The early detection of EIP-458-CryptoStealer was enabled by DNS Threat Pulse (DTP), EfficientIP’s AI-driven threat intelligence engine. DTP is generated from EfficientIP’s DNS Threat Intelligence Fabric, which  continuously analyzes more than 145 billion DNS queries per day. It leverages patented AI-driven algorithms to detect and categorize domains based on malicious behavior, from phishing and botnets to DGA-based zero-day malware.

In this case of DNS zero-day Infostealer detection, anomalies in DNS TXT records and DNS-only infrastructure were flagged and escalated through EfficientIP’s real-time monitoring and analysis. This enabled EfficientIP to detect the infostealer before any antivirus or external feed registered the domains as malicious.

DTP can be combined with DNS Guardian, allowing policy definition and enforcement based on domain, client identity, and threat category provided by DTP. This highly granular DNS filtering is delivered  via Client Query Filtering (CQF) and provides real-time protection by blocking malicious domains. For an effective threat response, DNS Guardian also integrates seamlessly with SIEM, SOAR, and NAC platforms through open APIs, fueling rapid threat detection, threat investigation and remediation.

Defense Playbook: What to do Next

For organizations using EfficientIP, after the discovery of EIP-458-CryptoStealer, the next step is to check that their DTP is turned on and up to date, and to make sure their CQF is activated and defined to block malware.

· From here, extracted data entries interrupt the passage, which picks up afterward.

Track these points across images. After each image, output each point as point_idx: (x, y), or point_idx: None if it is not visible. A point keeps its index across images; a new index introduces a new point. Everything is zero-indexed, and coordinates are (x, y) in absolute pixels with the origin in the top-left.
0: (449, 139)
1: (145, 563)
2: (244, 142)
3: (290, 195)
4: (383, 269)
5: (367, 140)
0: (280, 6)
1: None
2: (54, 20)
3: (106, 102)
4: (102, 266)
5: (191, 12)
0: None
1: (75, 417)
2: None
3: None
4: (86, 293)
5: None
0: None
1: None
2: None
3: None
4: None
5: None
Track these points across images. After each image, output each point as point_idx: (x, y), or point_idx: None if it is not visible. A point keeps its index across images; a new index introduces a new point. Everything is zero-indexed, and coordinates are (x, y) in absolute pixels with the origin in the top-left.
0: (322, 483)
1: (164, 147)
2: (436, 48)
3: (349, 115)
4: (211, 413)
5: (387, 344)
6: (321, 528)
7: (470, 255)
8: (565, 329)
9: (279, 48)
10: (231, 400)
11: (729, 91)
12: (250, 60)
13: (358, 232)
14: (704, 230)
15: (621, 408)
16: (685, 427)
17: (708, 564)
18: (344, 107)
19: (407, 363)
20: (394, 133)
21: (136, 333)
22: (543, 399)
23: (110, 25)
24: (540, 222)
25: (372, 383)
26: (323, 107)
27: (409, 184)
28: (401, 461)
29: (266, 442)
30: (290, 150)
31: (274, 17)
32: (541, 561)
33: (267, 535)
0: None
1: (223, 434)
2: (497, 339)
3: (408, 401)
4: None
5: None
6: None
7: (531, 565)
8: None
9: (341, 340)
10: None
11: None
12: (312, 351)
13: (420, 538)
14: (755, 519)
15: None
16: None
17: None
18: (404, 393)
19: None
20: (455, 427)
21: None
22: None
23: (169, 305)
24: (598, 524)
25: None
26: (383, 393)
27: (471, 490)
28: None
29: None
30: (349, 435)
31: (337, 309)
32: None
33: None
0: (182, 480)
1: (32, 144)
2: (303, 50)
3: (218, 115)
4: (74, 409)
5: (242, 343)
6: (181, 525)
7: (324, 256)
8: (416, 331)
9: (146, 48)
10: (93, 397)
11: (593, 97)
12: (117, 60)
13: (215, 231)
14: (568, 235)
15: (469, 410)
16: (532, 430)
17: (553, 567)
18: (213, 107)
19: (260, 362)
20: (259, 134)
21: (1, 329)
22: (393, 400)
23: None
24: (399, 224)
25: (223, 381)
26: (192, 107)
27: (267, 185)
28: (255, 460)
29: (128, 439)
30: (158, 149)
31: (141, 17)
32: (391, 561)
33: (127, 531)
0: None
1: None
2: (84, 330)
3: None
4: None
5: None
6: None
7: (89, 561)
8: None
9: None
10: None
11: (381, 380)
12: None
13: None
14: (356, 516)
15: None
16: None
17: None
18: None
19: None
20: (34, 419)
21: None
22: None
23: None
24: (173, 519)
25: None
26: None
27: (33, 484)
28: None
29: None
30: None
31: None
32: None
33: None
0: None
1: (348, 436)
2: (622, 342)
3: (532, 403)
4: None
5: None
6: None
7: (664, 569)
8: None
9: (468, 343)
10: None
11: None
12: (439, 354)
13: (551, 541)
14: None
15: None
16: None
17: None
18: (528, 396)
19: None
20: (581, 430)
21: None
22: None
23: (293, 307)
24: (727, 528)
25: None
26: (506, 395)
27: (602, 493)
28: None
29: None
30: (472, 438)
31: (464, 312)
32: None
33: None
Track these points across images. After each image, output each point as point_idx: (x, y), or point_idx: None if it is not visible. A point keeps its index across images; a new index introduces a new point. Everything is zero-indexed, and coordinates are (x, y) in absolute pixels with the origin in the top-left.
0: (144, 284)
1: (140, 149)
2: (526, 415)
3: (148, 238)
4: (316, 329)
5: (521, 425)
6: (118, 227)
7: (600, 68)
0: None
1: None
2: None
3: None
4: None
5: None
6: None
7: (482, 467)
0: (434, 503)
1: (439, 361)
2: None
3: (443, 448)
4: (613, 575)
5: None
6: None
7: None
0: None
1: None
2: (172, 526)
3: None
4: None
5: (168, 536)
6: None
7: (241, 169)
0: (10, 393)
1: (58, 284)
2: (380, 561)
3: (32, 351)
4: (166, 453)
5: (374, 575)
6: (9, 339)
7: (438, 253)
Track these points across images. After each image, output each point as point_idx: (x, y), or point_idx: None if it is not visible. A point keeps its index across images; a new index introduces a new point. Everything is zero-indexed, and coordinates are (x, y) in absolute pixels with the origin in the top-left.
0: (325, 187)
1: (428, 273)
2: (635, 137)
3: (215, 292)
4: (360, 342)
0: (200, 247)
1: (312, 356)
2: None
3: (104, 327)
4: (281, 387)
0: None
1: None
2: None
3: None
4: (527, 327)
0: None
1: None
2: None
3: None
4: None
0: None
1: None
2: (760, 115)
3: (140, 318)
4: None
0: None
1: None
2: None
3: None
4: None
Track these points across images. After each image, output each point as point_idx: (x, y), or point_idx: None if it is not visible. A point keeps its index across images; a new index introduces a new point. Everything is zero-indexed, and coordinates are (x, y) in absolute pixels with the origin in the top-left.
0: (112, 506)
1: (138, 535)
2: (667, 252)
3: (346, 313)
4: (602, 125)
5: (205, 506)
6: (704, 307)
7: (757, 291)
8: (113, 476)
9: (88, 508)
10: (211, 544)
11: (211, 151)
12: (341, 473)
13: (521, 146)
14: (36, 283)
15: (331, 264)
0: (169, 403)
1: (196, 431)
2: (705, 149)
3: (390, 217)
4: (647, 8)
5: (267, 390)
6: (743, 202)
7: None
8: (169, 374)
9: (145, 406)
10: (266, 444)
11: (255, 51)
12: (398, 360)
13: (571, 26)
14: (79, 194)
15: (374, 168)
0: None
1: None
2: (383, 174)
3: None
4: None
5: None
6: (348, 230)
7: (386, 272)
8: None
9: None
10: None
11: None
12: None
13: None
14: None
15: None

As long as CQF is activated and receiving updates, no further manual monitoring is required to stay safe. 

For those without DNS-layer controls, the best move is to immediately add firewall entries to block communication with the stager and malware. You should also manually block the payload signatures in your firewall, endpoint protection, or IPS/IDS solution. For more details, please check our previous blog.  

EIP-458-CryptoStealer should also prompt organizations to reevaluate reliance on traditional security tools such as firewalls, endpoints, anti-viruses, or IPS/IDS alone. DNS-layer visibility offers earlier threat detection and faster threat investigation and containment, critical in defending against stealthy zero-day malware designed to evade other tools. Implementing DNS-centric security controls as the first line of defense is essential today to strengthen protection against stealthy threats such as this 2025 zero-day malware.

Conclusion

This discovery reinforces the fact that DNS is no longer just the plumbing of your network – DNS security also serves as a front-line defensive layer. While traditional tools failed to identify the new Infostealer malware, EfficientIP’s DNS Threat Intelligence exposed the threat early, before significant damage could occur.

By leveraging AI-powered threat feeds such as EfficientIP’s DNS Threat Pulse, implementing our 360° DNS Security solution, and enforcing granular policies at the DNS layer, organizations can gain a strategic edge against zero-day malware and proactively protect users, data, and infrastructures.